George Hannah

Personal information
- Date of birth: 11 December 1928
- Place of birth: Liverpool, England
- Date of death: 5 May 1990 (aged 61)
- Position(s): Forward

Senior career*
- Years: Team / Apps / (Gls)
- Linfield
- 1949–1957: Newcastle United / 167 / (41)
- 1957–1958: Lincoln City / 38 / (4)
- 1958–1964: Manchester City / 114 / (15)
- 1964–1965: Notts County / 25 / (1)
- 1965–1966: Bradford City / 30 / (2)
- Total:  / 374 / (63)

= George Hannah (footballer, born 1928) =

English footballer (1928–1990)

George L. Hannah (11 December 1928 – 5 May 1990) was an English footballer who played as a forward.

==Career==
Hannah was born in Liverpool, England and signed for Newcastle United from Linfield in 1949 staying until 1957. He won an FA Cup winners medal in 1955, scoring the third goal in a 3–1 victory over Manchester City.

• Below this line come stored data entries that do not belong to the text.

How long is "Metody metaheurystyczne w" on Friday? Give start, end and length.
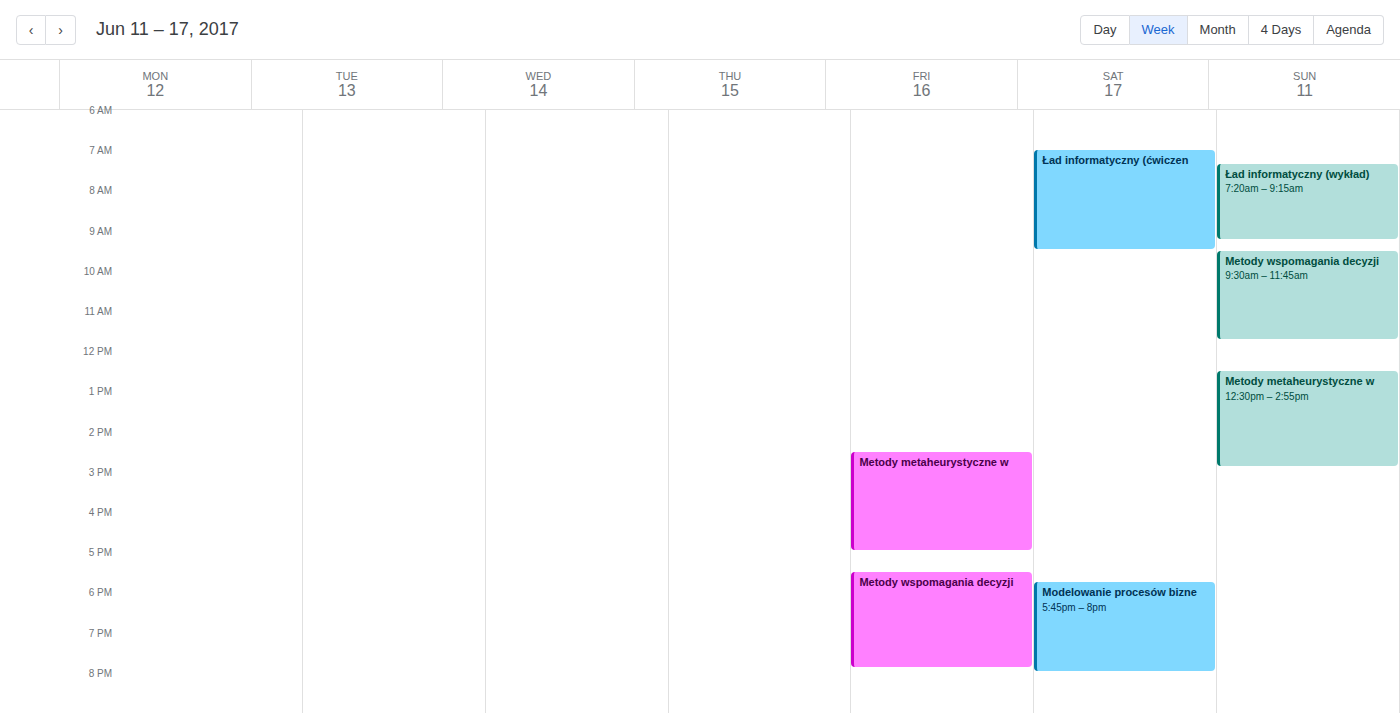
2:30 PM to 5:00 PM, 2 hours 30 minutes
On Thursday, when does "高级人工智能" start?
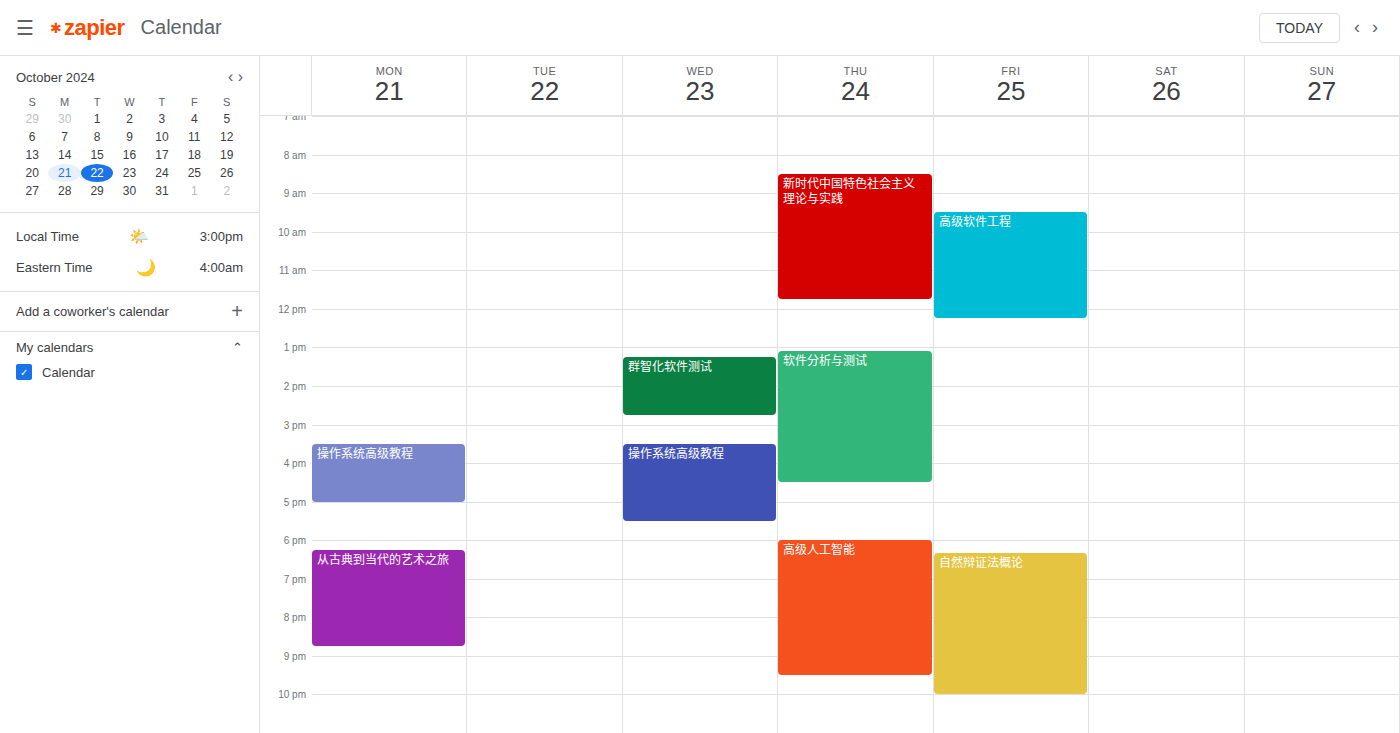
6:00 PM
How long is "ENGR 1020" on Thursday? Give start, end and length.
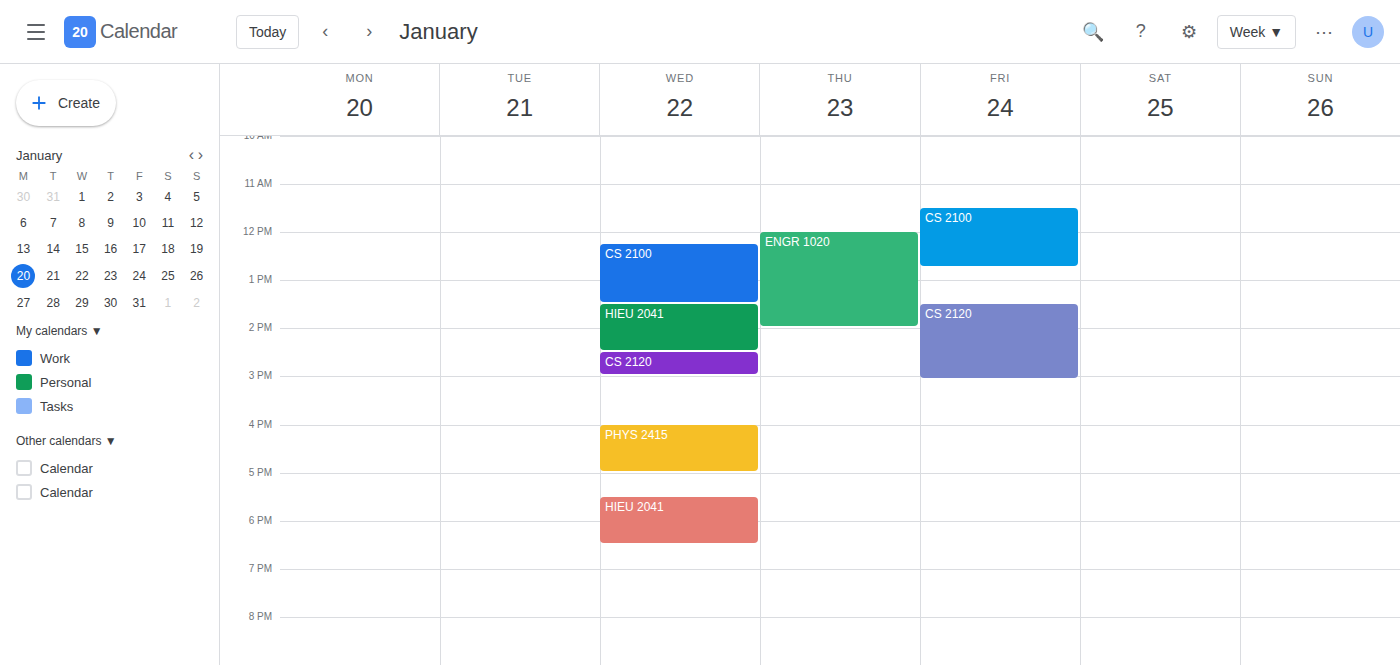
12:00 PM to 2:00 PM, 2 hours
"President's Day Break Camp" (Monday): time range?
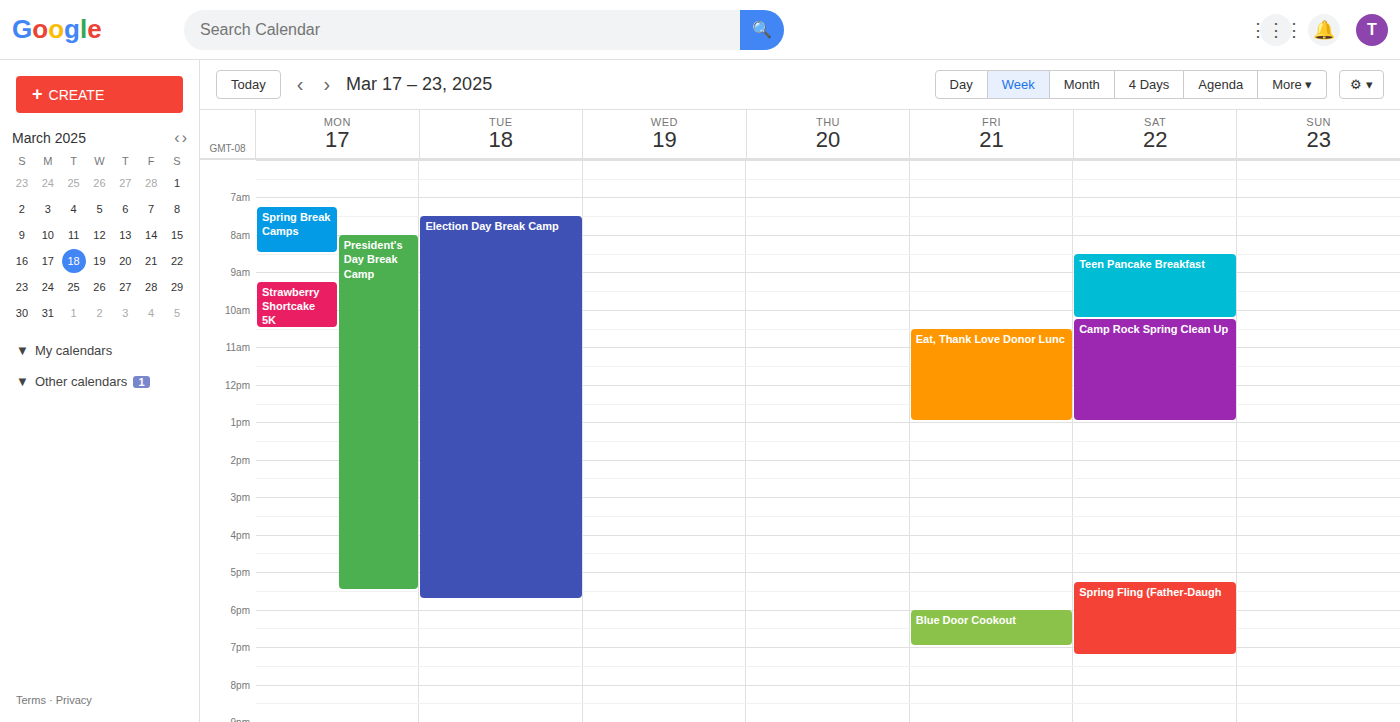
8:00 AM to 5:30 PM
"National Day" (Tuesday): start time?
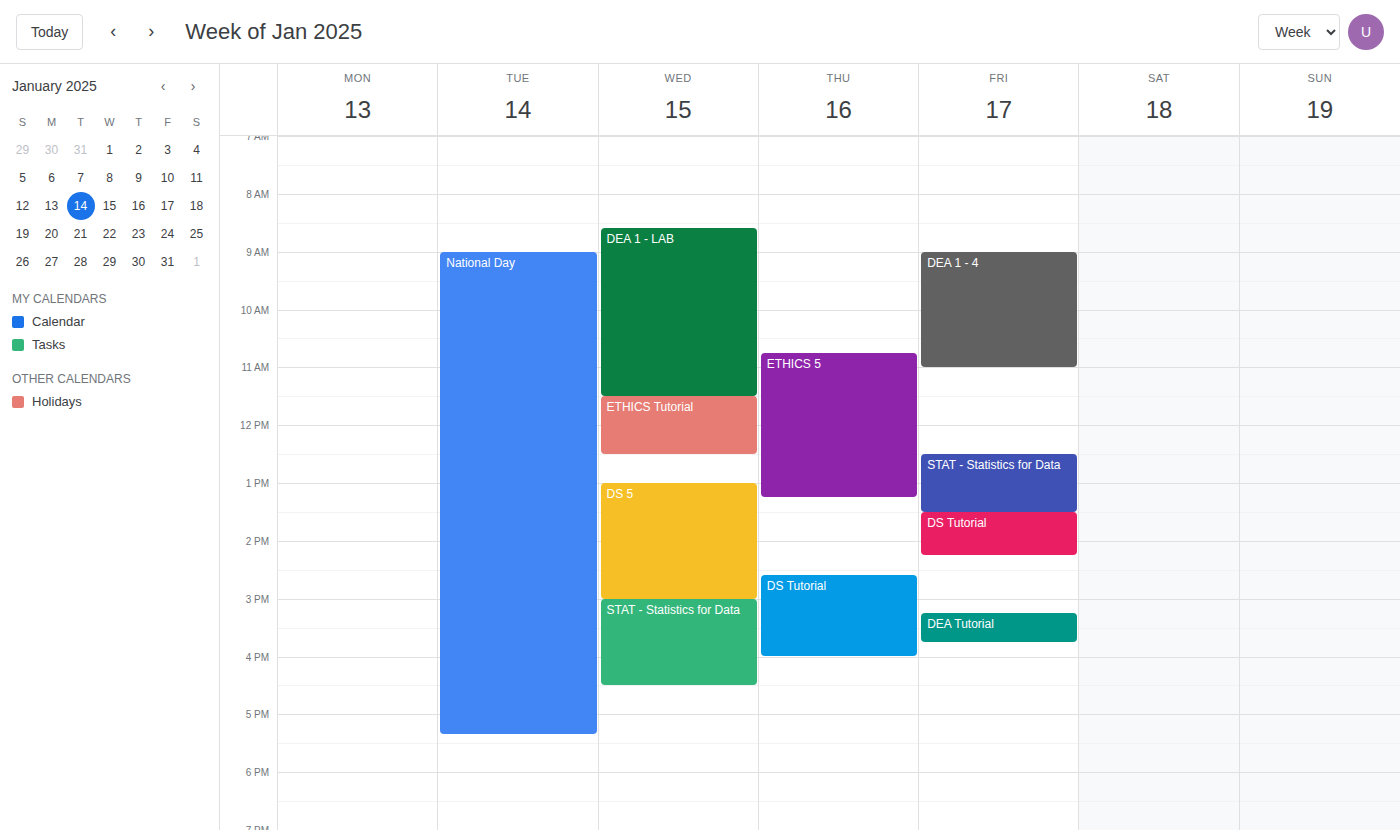
9:00 AM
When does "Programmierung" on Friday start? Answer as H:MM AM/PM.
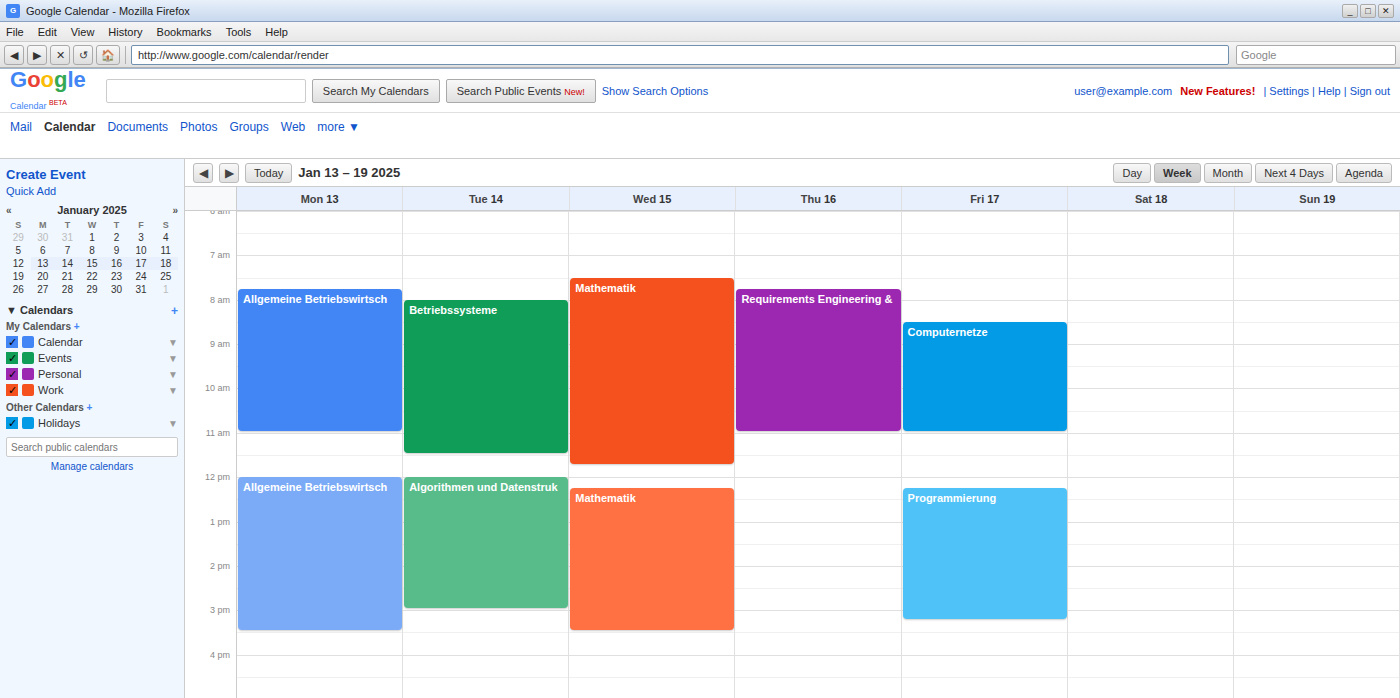
12:15 PM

He spent a season at Lincoln City before he moved to Manchester City in 1958 where he stayed until 1964, making 114 appearances and scoring 15 goals, before transferring to Notts County. His final season was with Bradford City before he retired in 1966. In his career, he played in 374 Football League games, scoring 63 goals, over the course of 17 seasons.

==Later life and death==
After retirement from the game, Hannah, his wife June and their two children, Julie and Dale, moved back to Manchester. He bought a newsagent shop in Fallowfield in 1966 and ran it for 10 years until 1977, when he sold the shop and took a job working for British Telecom until his retirement in 1990. After a short illness, Hannah died in May of the same year.